ACTIVITY
What's wanted is each entry repeated verbatim, minus its images.

DATA FOR THE TASK
== Segment start ==
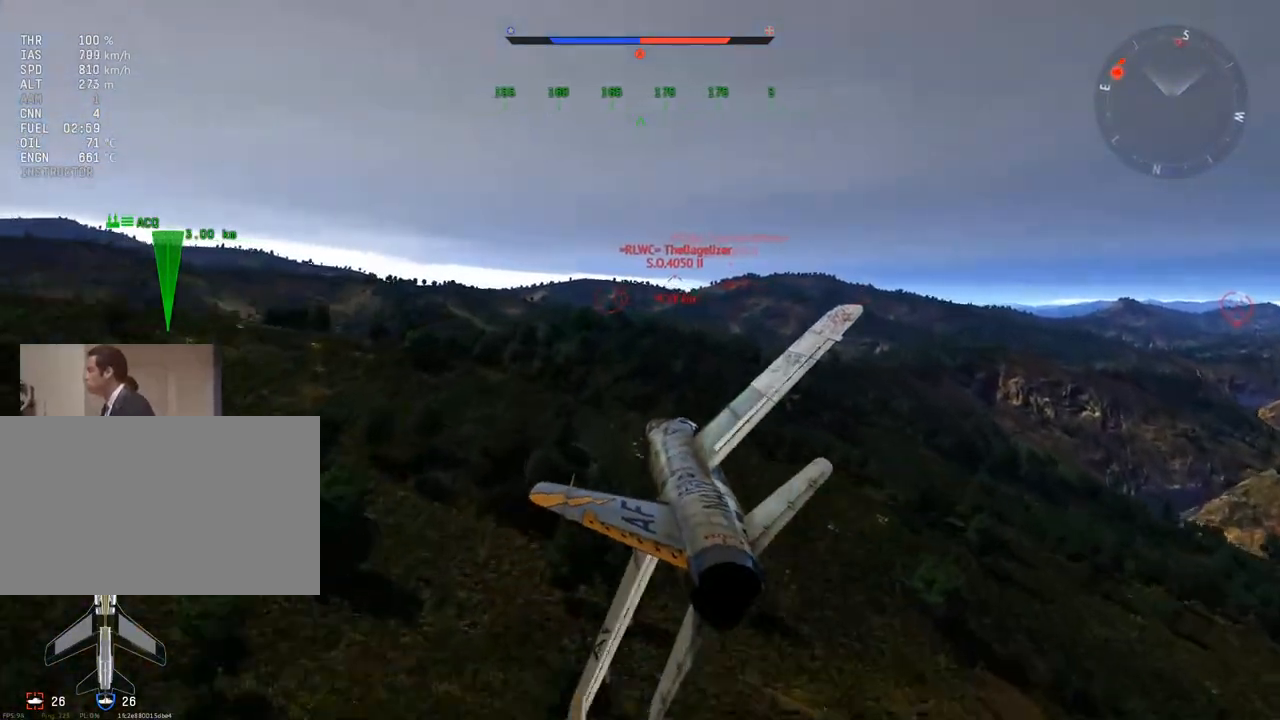
{"keys": ["a"], "mouse": [], "mouse_move": "still", "events": [[217, "a", "down"], [267, "a", "up"], [501, "a", "down"]]}
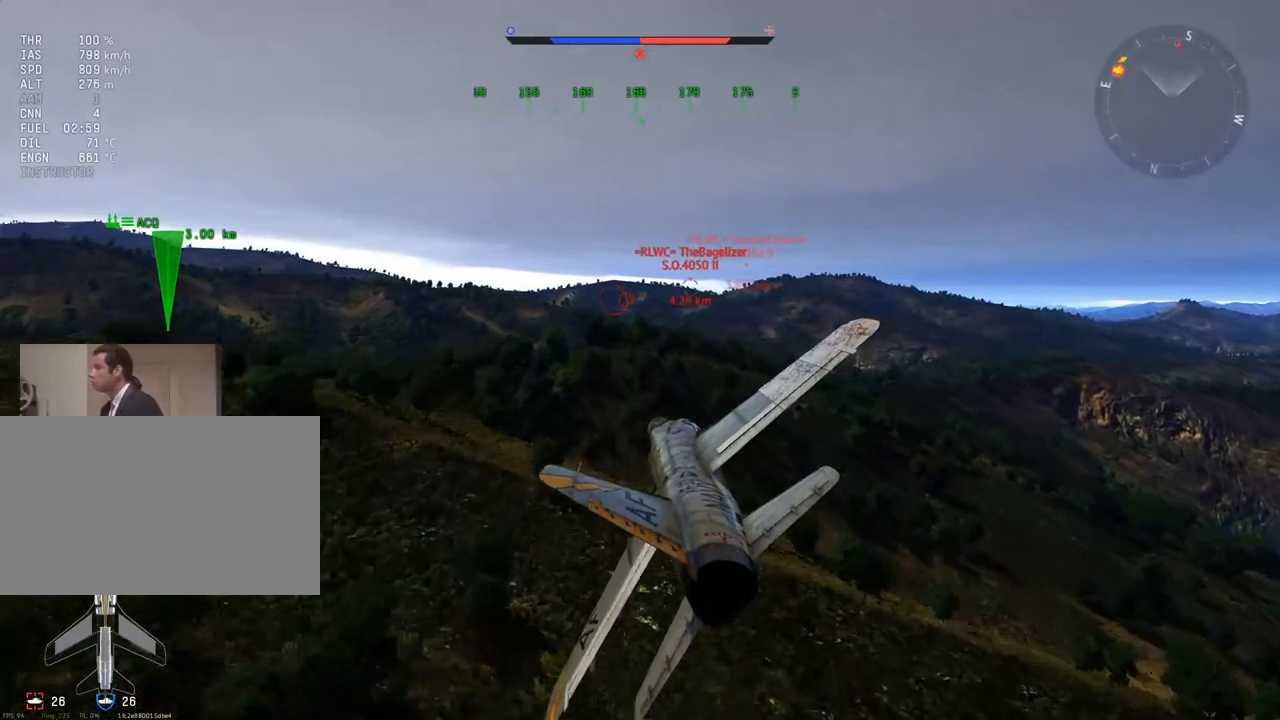
{"keys": [], "mouse": [], "mouse_move": "still", "events": [[83, "a", "up"]]}
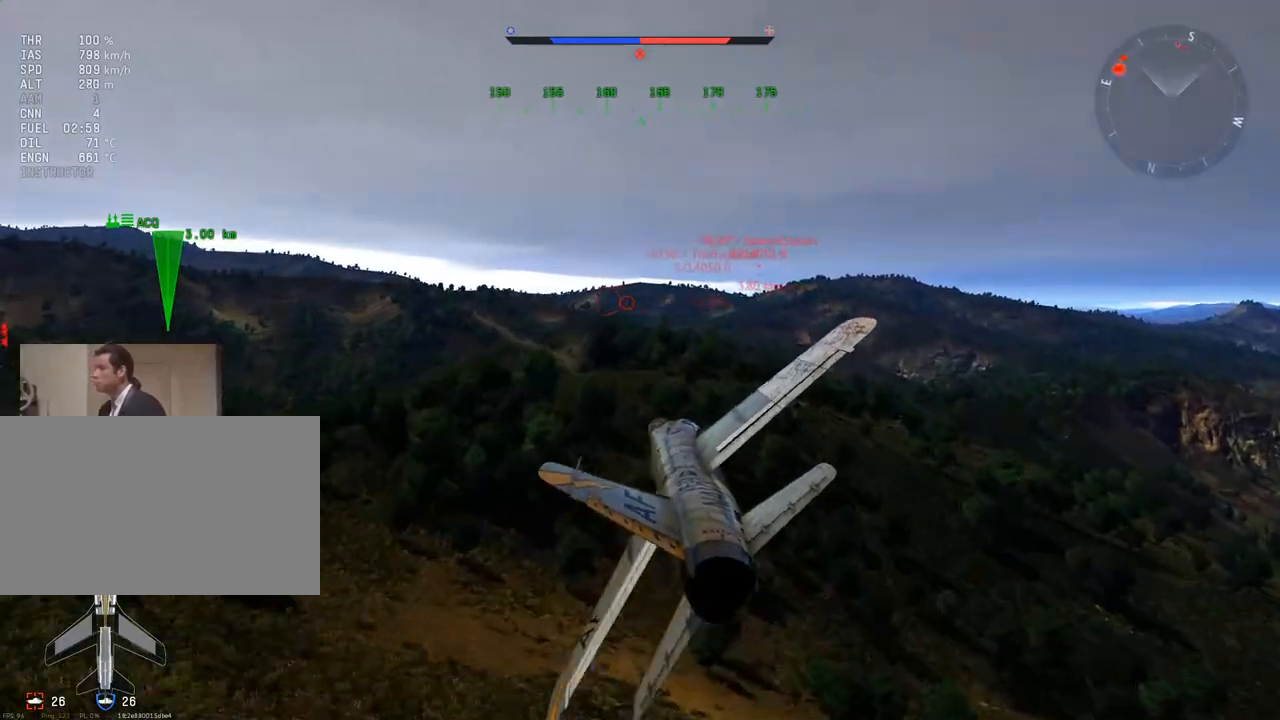
{"keys": [], "mouse": [], "mouse_move": "still", "events": [[50, "a", "down"], [100, "a", "up"]]}
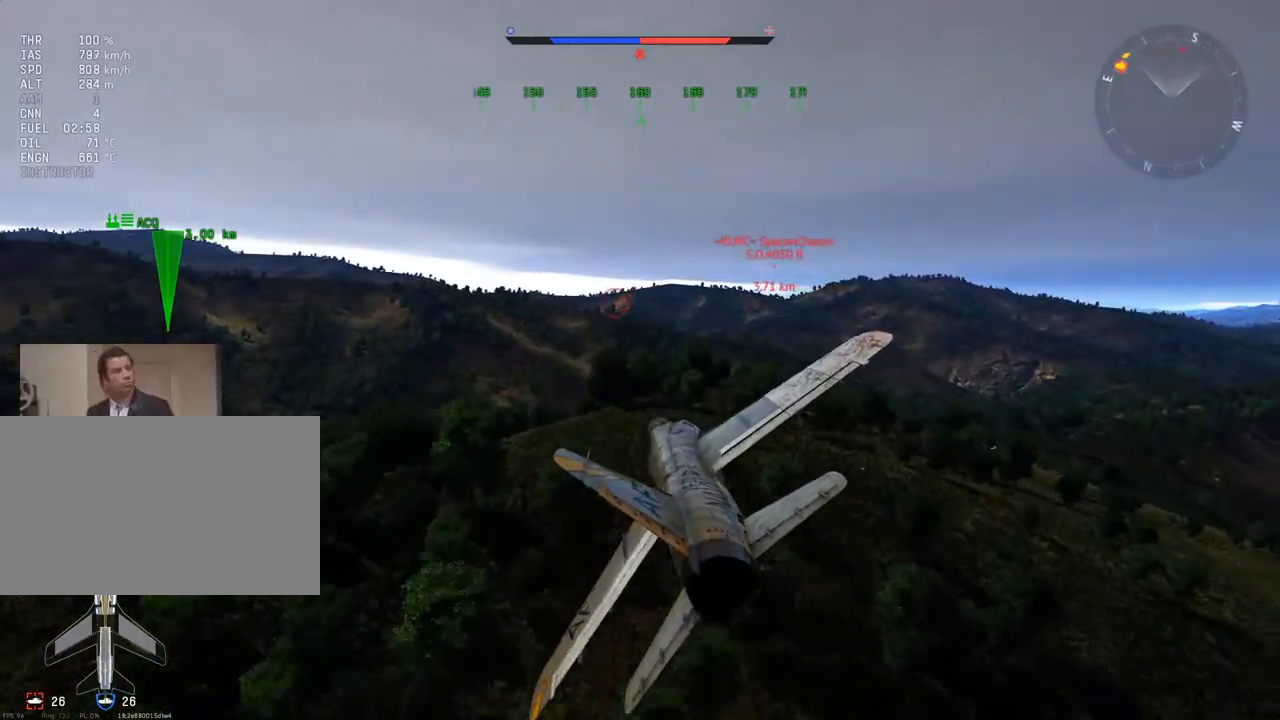
{"keys": [], "mouse": [], "mouse_move": "still", "events": [[67, "a", "down"], [117, "a", "up"], [300, "a", "down"], [400, "a", "up"]]}
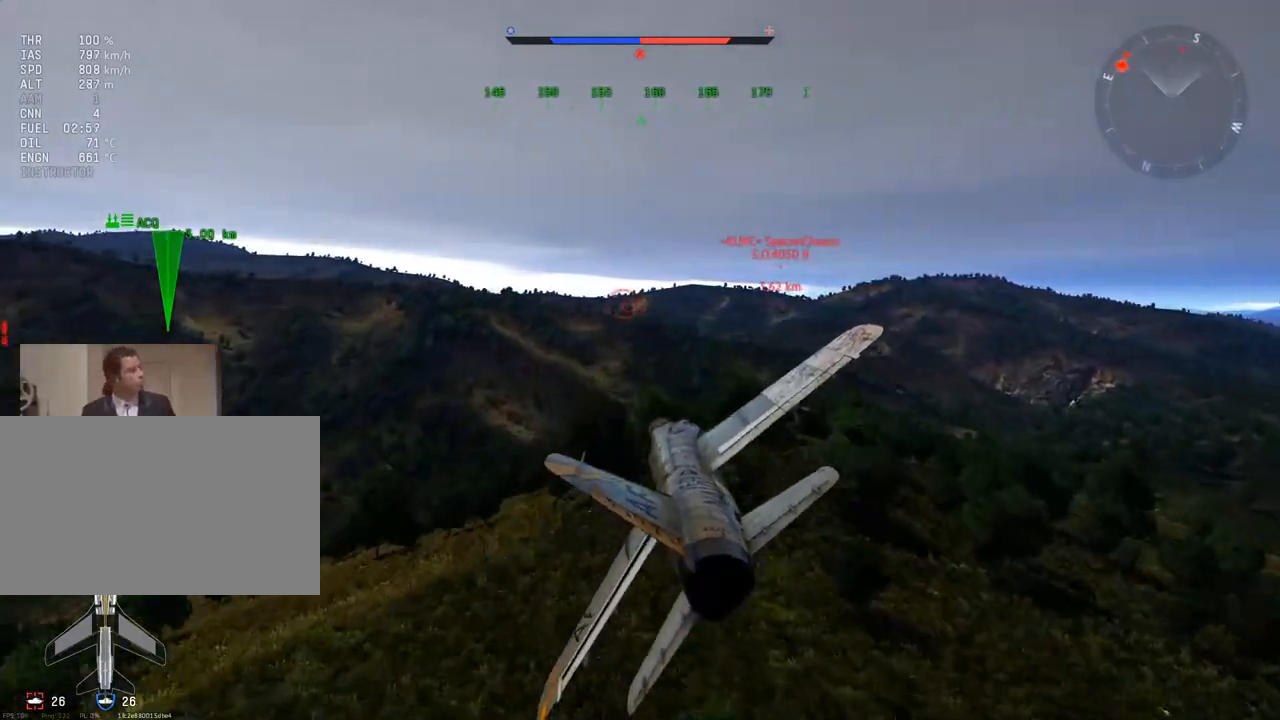
{"keys": [], "mouse": [], "mouse_move": "still", "events": [[134, "a", "down"], [234, "a", "up"]]}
== Segment end ==
YOUR SOLUTION
{"keys": ["a"], "mouse": [], "mouse_move": "still", "events": [[217, "a", "down"], [267, "a", "up"], [501, "a", "down"]]}
{"keys": [], "mouse": [], "mouse_move": "still", "events": [[83, "a", "up"]]}
{"keys": [], "mouse": [], "mouse_move": "still", "events": [[50, "a", "down"], [100, "a", "up"]]}
{"keys": [], "mouse": [], "mouse_move": "still", "events": [[67, "a", "down"], [117, "a", "up"], [300, "a", "down"], [400, "a", "up"]]}
{"keys": [], "mouse": [], "mouse_move": "still", "events": [[134, "a", "down"], [234, "a", "up"]]}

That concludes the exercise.